Which universities, in your knowledge, have the best psychology and criminal justice studies programs?
I plan to double major with these, so any information regarding those programs would be great!
The cheapest one.
What are your future plans? These are two areas that you need to come out as close to debt free as possible.
Criminal Justice programs often share departments with Sociology, as research in criminology overlaps a lot more with sociology than with psych. (Population-level and social-context factors being far bigger drivers of criminality than individual psychology.) For example: https://sociology.osu.edu/undergraduate-program/explore-sociology
Traditional Criminal Justice major programs can be somewhat professionally limiting unless your goal is to work as a probation officer or similar. To have more upward mobility in law enforcement, FBI/CIA, etc. it’s helpful to have a stronger quantitative skill-set. Take a look, for example, at the Justice Informatics concentration at Drexel http://drexel.edu/coas/academics/undergraduate-programs/criminology-and-justice-studies/ This program also has the advantage of interesting co-op placements. Adding a minor is encouraged/expected, so minoring in psych would be very doable, and maybe double-majoring if you’re motivated and have a lot of AP credits.
@aquapt @Eeyore123 I would like to become a profiler of sorts? So a university that has forensic psychology or criminology would be best, but those colleges are few and far between. I don’t have as much of a passion for sociology as psychology, so is it a bad idea for me to double major in criminal justice and psychology instead of sociology?
As to the AP credits, how many is a lot? My high school doesn’t offer AP Psych unfortunately, so I wouldn’t be able to take it. However, I did take the psychology and sociology classes available to me. At the end of next school year (my senior year) I will have taken six AP credits, all but one that my school offers.
Honestly every school has Psychology…I would look hard at your State Colleges/Universities.
I want to be an FBI “Profiler.” Where do I begin the application process?
The FBI does not have a job called “Profiler.” Supervisory Special Agents assigned to the National Center for the Analysis of Violent Crime (NCAVC) at Quantico, VA, perform the tasks commonly associated with “profiling.” Despite some popular depictions, these FBI Special Agents do not get “vibes” or experience “psychic flashes” while walking around fresh crime scenes.
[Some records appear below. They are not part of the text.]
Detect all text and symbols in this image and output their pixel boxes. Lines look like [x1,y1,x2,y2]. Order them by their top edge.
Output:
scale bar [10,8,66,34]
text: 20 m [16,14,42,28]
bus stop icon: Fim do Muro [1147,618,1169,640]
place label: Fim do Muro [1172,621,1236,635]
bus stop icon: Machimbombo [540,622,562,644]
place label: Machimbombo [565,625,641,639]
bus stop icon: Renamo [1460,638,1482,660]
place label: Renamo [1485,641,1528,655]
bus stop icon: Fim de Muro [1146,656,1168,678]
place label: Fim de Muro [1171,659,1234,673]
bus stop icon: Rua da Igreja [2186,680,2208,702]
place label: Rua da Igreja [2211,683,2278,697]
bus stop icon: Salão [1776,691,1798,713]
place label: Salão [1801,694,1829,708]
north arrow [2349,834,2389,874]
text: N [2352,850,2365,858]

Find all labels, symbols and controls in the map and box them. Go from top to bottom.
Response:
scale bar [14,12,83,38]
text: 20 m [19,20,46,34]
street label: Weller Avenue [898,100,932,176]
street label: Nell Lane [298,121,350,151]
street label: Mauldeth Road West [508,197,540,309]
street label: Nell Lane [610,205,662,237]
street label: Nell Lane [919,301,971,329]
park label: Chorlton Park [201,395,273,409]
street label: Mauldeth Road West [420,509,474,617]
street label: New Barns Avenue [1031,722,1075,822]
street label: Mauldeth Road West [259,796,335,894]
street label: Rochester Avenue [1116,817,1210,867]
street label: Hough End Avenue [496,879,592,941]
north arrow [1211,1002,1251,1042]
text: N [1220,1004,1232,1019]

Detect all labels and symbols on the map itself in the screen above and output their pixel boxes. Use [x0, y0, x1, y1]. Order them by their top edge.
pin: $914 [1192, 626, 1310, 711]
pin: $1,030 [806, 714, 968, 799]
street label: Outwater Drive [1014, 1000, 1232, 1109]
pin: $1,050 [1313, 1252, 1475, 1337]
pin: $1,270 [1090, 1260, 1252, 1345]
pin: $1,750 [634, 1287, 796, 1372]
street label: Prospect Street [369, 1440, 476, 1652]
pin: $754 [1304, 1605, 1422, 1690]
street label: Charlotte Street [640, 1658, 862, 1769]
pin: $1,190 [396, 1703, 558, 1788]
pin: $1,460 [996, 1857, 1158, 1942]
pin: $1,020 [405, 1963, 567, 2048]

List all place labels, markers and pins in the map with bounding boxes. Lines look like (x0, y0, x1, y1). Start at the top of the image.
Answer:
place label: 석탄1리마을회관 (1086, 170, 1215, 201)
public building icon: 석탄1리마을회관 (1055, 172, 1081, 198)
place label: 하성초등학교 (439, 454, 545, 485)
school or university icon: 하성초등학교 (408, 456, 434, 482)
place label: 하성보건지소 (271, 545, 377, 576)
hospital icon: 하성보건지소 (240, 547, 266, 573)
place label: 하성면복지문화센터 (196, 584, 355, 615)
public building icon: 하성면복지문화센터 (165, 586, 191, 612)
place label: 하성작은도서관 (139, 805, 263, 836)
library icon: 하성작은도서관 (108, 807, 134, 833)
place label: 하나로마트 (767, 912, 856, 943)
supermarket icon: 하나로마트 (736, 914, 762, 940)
In reality, it is an exciting world of investigation and research — a world of inductive and deductive reasoning, crime-solving experience and knowledge of criminal behavior, facts, and statistical probabilities.
Go on LinkedIn and search on “Supervisory Special Agent Behavioral Analysis Unit-2” and see where people who have this job went to college and what they majored in. Just checking a couple it seemed that they went to State Us and then got a Masters degree.
I have a friend who double majored in these at University of Richmond, and loved her experience.
You can also find these detective positions on elite state police forces and the large city departments. NYC LA etc. schools that educate police such as John jay in nyc. Roger Williams in Rhode Island. Suffolk in Boston. All have majors that would appeal to you.
And state police and high profile urban forces pay much better than the fbi.
And becoming a state trooper in mass Connecticut and Rhode Island is very difficult. And a degree is almost always needed these days to cut through to become a finalist
And the pay is really high relatively speaking. I think in mass dozens make more than the governor. In Rhode Island it’s a very elite position.